▶ _EXERCISE DIRECTIONS_: Could you continue the piece below on eating seasonally in Norfolk, starting after its last sentence?

***** QUOTED PASSAGE *****

If you’ve ever wondered how to start eating seasonally there’s no time like the present …
This time last year me and my buddy Lauren Munday were speeding through the Norfolk countryside, heading for beautiful Fishley Hall, a stone’s throw from the North Sea, the broads and the small town of Acle. We were about to welcome guests to a weekend retreat, with Mysore self practice and food inspired by the region. The trees were still bare, as they are now, and the sun, low in the wintry sky, was a pale, platinum yellow. We were surrounded by farmers fields, most of which looked dormant. But it would have been a mistake to think that the land was sleeping. More like stretching, yawning and gearing up for the spring.
Norfolk is a major growing area. With a microclimate in which hard frosts are rare, and a rich, fertile soil, vegetables can crop here weeks before elsewhere in the country. Norfolk is a great source of seasonal produce in the late winter and early spring. I was just as excited at the thought of writing menus based almost entirely on local produce as I would be in June or July.

***** DATA FOR REVIEW *****

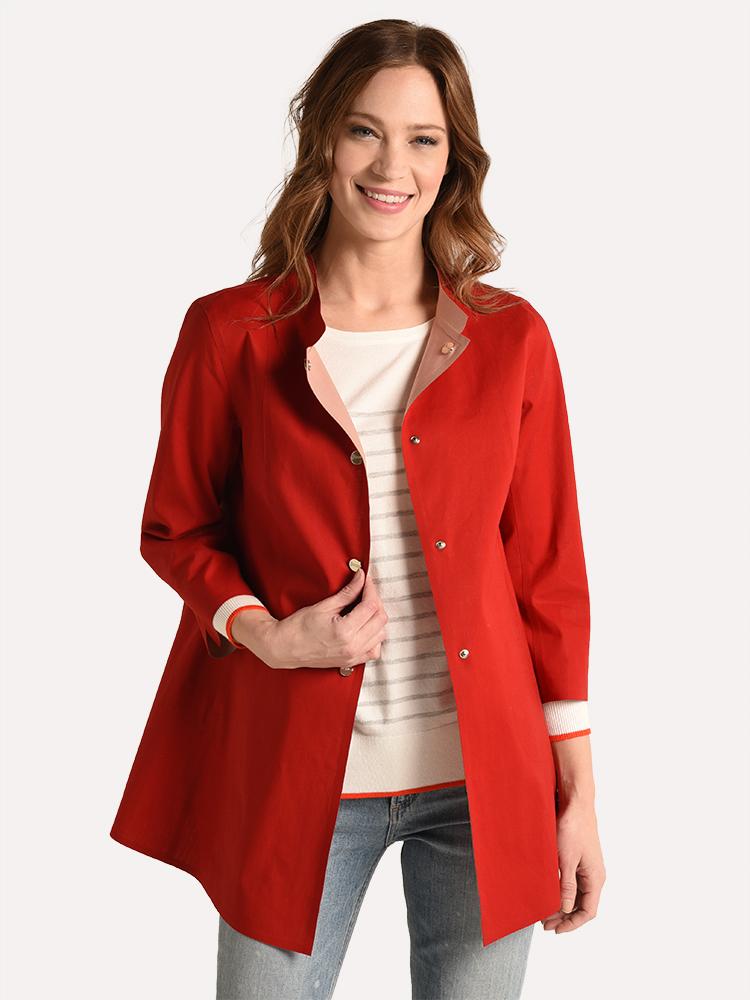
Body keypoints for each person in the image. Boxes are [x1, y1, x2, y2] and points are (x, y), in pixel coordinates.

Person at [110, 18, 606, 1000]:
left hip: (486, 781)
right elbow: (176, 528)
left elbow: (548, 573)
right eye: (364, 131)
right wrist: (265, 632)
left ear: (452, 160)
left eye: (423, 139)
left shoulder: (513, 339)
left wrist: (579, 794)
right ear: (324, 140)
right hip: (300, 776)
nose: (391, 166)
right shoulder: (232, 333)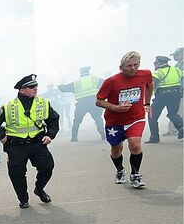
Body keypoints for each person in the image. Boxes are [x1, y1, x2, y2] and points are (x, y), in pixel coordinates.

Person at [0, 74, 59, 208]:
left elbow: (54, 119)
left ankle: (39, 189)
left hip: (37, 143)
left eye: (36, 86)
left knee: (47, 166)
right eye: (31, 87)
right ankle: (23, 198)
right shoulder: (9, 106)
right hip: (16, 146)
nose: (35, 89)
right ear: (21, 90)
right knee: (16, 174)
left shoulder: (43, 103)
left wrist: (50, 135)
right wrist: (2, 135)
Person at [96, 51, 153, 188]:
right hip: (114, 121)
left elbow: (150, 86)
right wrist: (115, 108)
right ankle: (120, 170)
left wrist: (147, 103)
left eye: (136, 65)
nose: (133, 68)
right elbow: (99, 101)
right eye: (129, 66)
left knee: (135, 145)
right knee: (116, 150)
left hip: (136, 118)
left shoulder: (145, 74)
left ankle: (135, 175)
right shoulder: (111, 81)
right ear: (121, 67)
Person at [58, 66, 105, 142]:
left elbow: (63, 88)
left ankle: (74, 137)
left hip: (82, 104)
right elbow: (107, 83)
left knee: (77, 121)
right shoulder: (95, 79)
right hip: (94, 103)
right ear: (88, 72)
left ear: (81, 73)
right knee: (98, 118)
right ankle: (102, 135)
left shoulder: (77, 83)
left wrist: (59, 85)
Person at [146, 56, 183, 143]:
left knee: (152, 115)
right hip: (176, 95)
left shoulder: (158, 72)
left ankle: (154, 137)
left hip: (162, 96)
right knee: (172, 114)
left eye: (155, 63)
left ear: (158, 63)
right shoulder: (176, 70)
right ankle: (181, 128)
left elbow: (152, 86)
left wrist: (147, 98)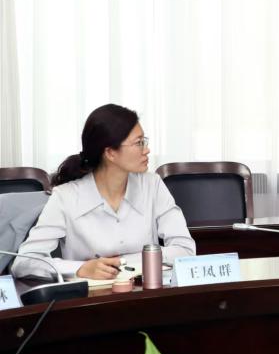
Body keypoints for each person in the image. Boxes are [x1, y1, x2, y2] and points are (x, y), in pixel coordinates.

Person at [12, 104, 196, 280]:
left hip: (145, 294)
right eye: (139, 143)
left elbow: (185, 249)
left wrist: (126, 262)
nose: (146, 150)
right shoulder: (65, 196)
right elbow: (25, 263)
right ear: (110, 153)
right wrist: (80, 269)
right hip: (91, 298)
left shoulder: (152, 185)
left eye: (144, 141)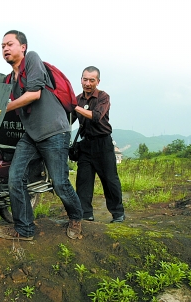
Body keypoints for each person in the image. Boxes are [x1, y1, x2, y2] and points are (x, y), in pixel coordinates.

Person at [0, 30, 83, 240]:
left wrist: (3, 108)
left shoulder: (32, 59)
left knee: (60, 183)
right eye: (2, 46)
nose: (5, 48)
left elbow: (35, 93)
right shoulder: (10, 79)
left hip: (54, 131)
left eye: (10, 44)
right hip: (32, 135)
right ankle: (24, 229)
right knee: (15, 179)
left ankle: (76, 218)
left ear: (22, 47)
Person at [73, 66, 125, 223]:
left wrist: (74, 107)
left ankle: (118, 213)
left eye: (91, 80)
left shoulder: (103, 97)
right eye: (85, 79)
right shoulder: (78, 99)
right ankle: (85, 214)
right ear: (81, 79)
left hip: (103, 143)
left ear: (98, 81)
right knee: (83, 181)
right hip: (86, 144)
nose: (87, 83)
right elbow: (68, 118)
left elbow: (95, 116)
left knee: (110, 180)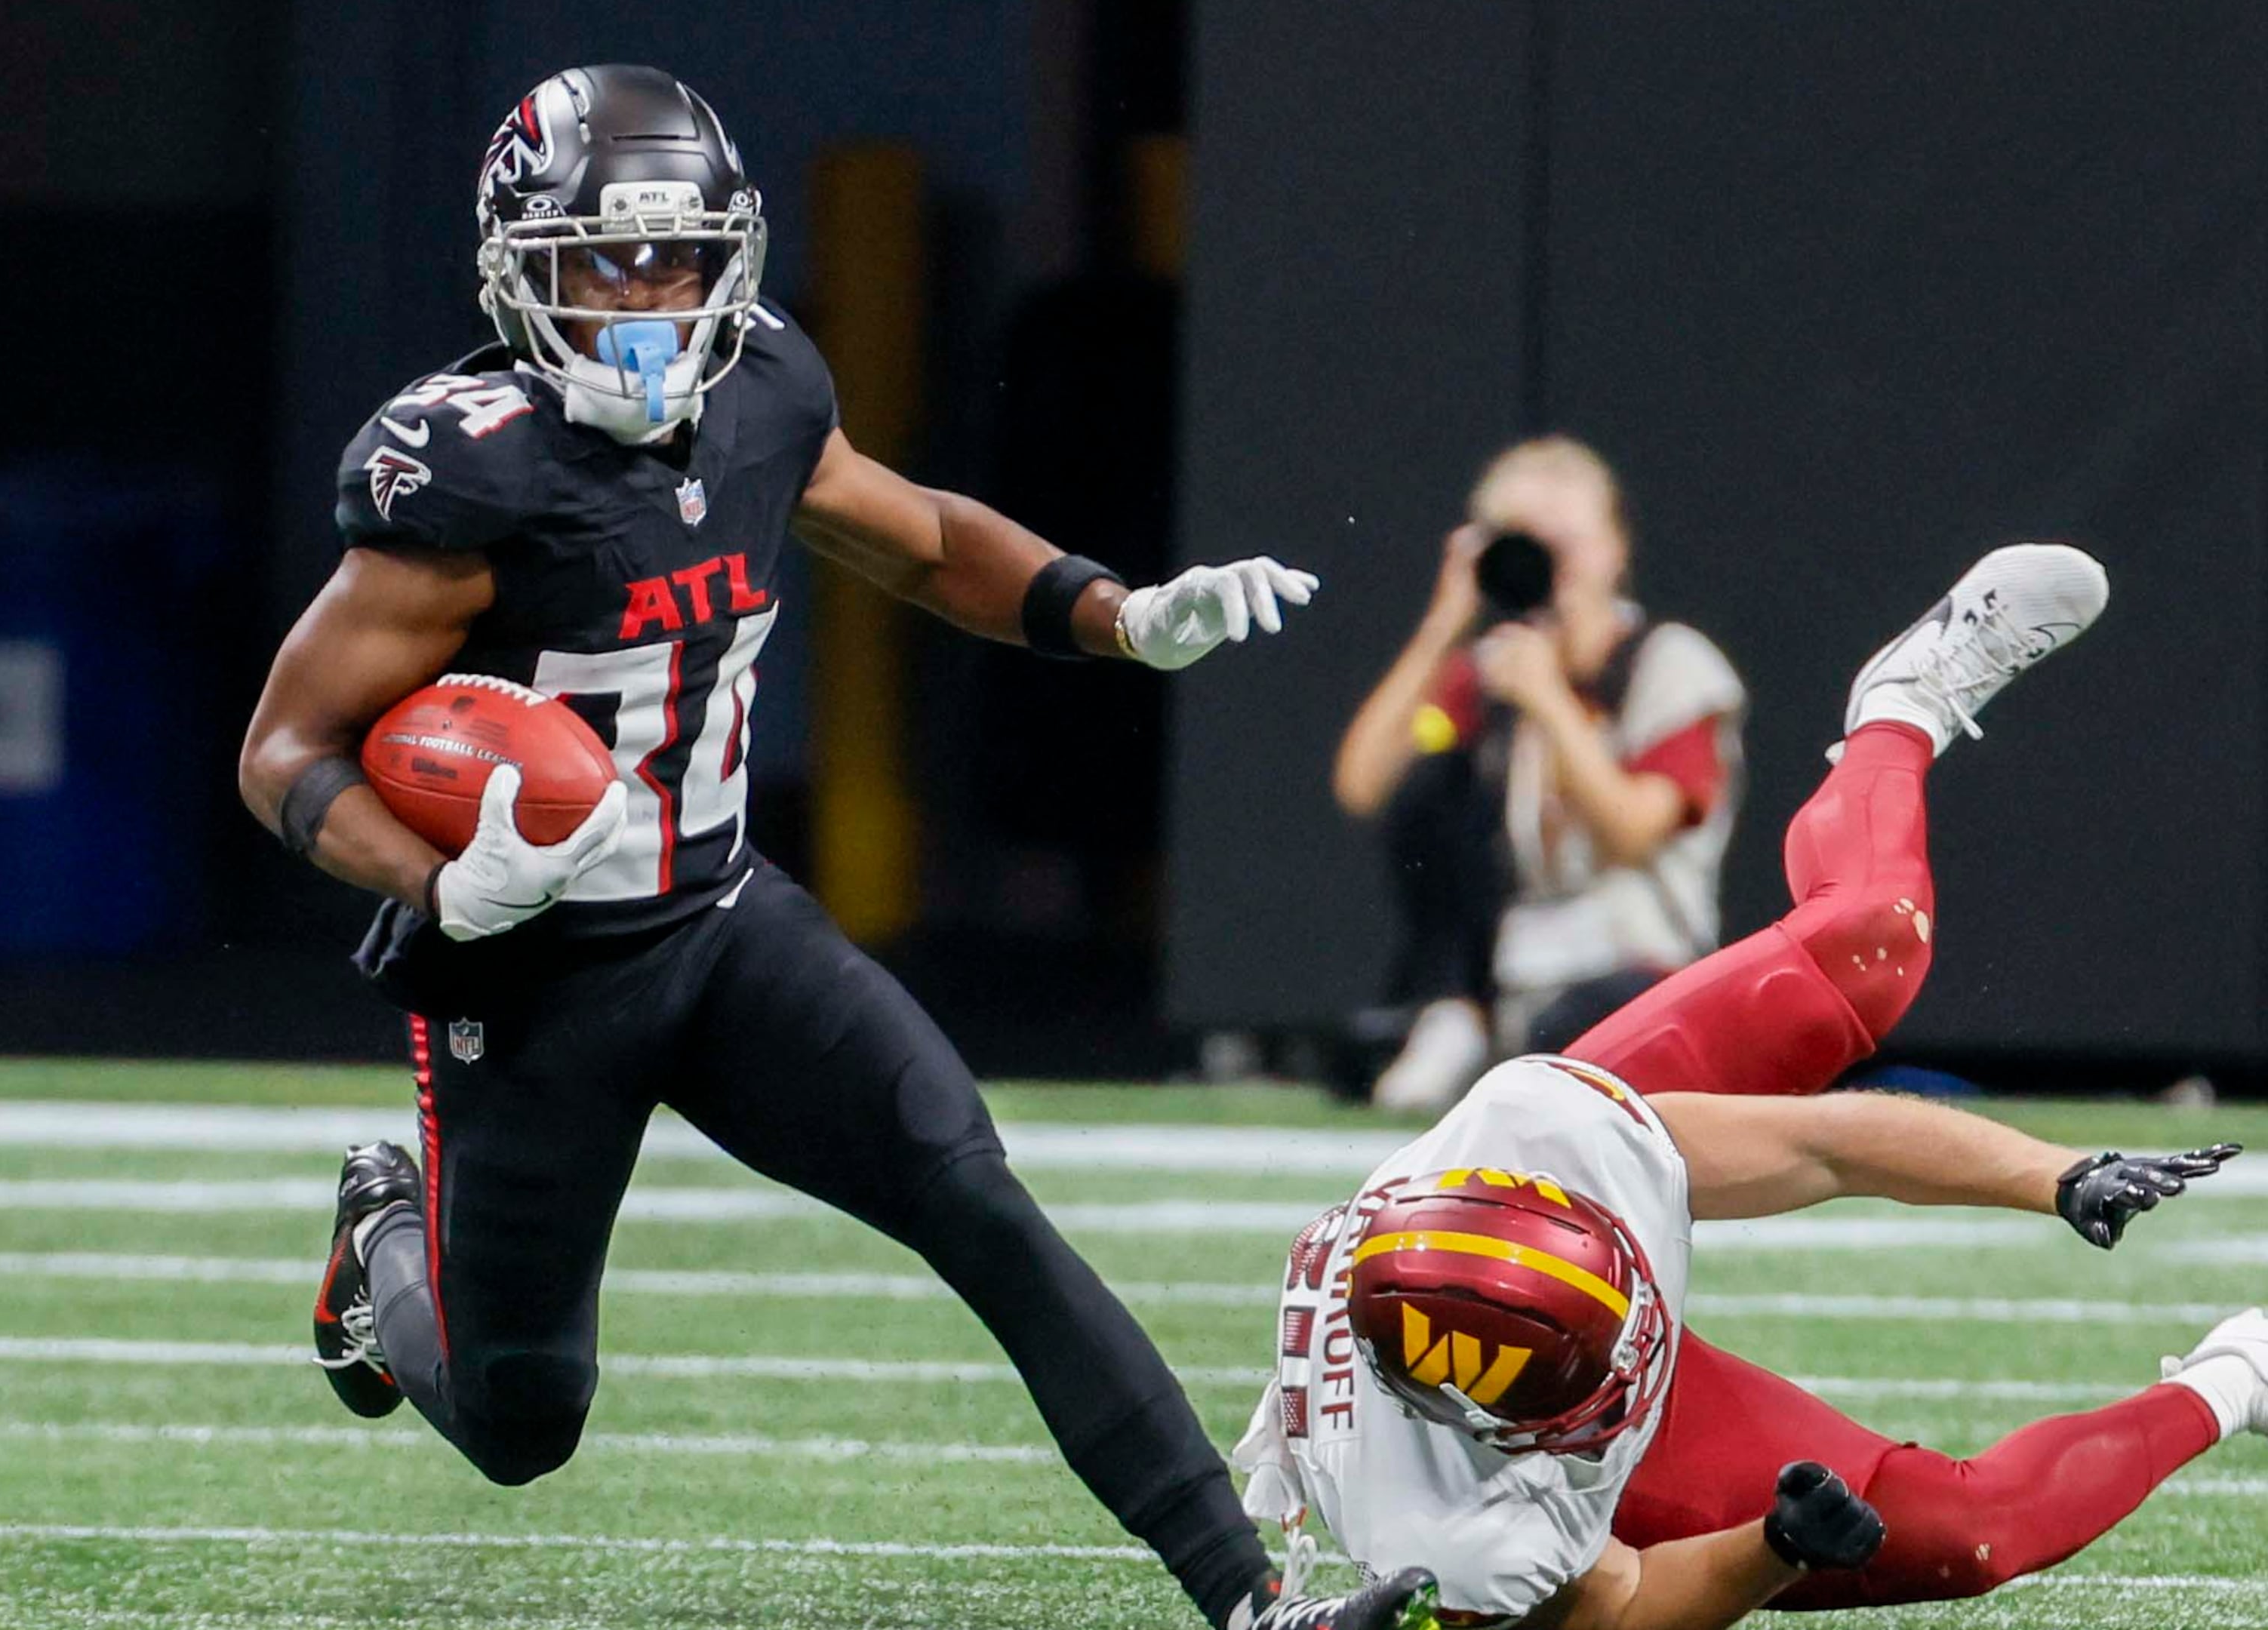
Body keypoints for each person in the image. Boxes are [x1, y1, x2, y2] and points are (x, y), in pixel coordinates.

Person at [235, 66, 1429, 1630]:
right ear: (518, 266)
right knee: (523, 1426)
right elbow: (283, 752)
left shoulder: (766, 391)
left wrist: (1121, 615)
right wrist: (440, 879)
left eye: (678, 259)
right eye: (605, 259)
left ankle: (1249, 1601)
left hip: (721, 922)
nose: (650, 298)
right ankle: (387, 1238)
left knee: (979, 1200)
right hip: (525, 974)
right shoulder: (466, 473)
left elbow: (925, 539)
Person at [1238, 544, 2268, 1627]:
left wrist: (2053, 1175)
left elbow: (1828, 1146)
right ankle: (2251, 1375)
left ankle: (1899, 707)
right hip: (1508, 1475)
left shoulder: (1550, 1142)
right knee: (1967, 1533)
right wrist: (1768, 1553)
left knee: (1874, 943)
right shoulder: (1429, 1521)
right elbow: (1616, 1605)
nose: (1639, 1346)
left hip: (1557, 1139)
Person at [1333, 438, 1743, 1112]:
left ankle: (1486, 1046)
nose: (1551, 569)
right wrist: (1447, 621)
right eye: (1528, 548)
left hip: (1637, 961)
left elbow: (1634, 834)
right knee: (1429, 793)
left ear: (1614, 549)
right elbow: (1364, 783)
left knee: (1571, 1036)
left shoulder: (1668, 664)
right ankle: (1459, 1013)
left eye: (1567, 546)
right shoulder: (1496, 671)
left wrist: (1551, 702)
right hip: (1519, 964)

*****

▶ _RESULT OF THIS EXERCISE_:
On our way to the retreat centre we stocked up on purple sprouting broccoli, chard and kale from the grocer’s. Celeriac, pumpkins, early new potatoes and all sorts of store cupboar goodies from a farm shop, not to mention wild garlic and hop shoots from the hedgerows.
Thinking back to that time, it made me sad to watch the news last week with its ‘doom and gloom’ tales of empty supermarket shelves and the rationing of what seemed like basic foodstuffs to the untrained eye.
A perfect storm of extreme weather, the complexities of Brexit and the cost of fuel is part of the picture…the real story behind the current shortages is a much more complicated account than most mainstream media is prepared to explore.
Suffice to say: during winter in the northern hemisphere, huge food suppliers grow summer crops in warmer countries (mostly around the Mediterranean). The crops are usually raised under glass or plastic. A similar practice, using heated greenhouses, is common in the Netherlands and, to a much lesser extent, the UK. In more normal circumstances this method of farming ensures that tomatoes, salad leaves, cucumbers and soft fruit can be eaten all year round. You may or may not have noticed that while these items are currently in short supply, other unseasonal fruit and veg from even further afield is still around. This group includes asparagus and avocados from South America or beans and peas from East Africa.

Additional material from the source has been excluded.